Aqui estão os pilares e funcionalidades de destaque desta plataforma:

1. Mapeamento e Visibilidade (O “Censo” da Inovação)

A plataforma funciona como um diretório dinâmico que permite visualizar a densidade tecnológica do estado:

  • Startups: Cadastro de empresas de base tecnológica, permitindo que sejam encontradas por investidores e potenciais parceiros corporativos.

  • Ambientes de Inovação: Mapeia parques tecnológicos (como o Tecnosinos e Tecnopuc), incubadoras (como a Hub-IT da Feevale) e hubs privados.

  • Geolocalização: Permite identificar a força de cada região (como o ecossistema de Canoas ou do Vale do Sinos) através dos programas do Inova RS.

2. Conexão e Matchmaking

A Rede RS Startup facilita o encontro de oportunidades:

  • Conexão com Grandes Empresas: Aproxima as dores de inovação das indústrias tradicionais das soluções criadas pelas startups gaúchas.

  • Acesso a Mentores e Especialistas: Base de dados de profissionais que auxiliam no desenvolvimento de modelos de negócio e escalabilidade.

3. Editais e Fomento (Oportunidades em 2026)

A SICT utiliza a rede para divulgar e gerir programas de incentivo financeiro:

  • Educação e Talento: Editais voltados para a formação de capital humano em tecnologia (essencial para suprir a demanda dos hubs regionais).

  • Internacionalização: Apoio para startups que desejam participar de missões internacionais ou eventos globais como o South Summit.

  • Resiliência e Reconstrução: Em 2026, há um foco especial em editais que financiam soluções voltadas à sustentabilidade, prevenção de desastres e infraestrutura resiliente.

4. Integração com o Inova RS

A rede é a ferramenta operacional do programa Inova RS, que divide o estado em 8 regiões estratégicas.

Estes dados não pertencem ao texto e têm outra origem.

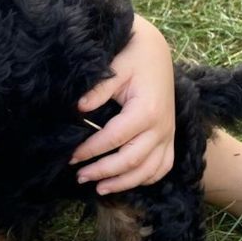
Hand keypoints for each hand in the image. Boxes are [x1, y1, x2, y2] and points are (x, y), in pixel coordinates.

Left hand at [71, 15, 175, 193]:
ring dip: (124, 183)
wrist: (157, 51)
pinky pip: (163, 166)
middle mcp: (161, 127)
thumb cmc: (133, 57)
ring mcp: (168, 134)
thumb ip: (98, 90)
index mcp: (147, 111)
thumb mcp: (115, 68)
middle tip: (79, 177)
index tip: (71, 157)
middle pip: (131, 161)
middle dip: (104, 172)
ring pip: (149, 170)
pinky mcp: (170, 136)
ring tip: (100, 189)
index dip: (91, 150)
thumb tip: (78, 108)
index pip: (114, 139)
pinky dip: (147, 178)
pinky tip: (127, 181)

Ela garante que a inovação não fique restrita à capital, impulsionando polos como:

  • Metropolitana e Delta do Jacuí: Fortalecimento de Canoas e Porto Alegre.

  • Vales: Foco na transformação da indústria calçadista e metalmecânica (Novo Hamburgo e São Leopoldo).

  • Sul: Impulsionando hubs como o Rampa em Pelotas.

5. Benefícios de Estar na Rede

  • Selo RS Startup: Validação institucional que facilita a participação em chamadas públicas e rodadas de investimento.

  • Dados Estratégicos: Acesso a relatórios sobre o comportamento do ecossistema, tendências de mercado e lacunas tecnológicas no estado.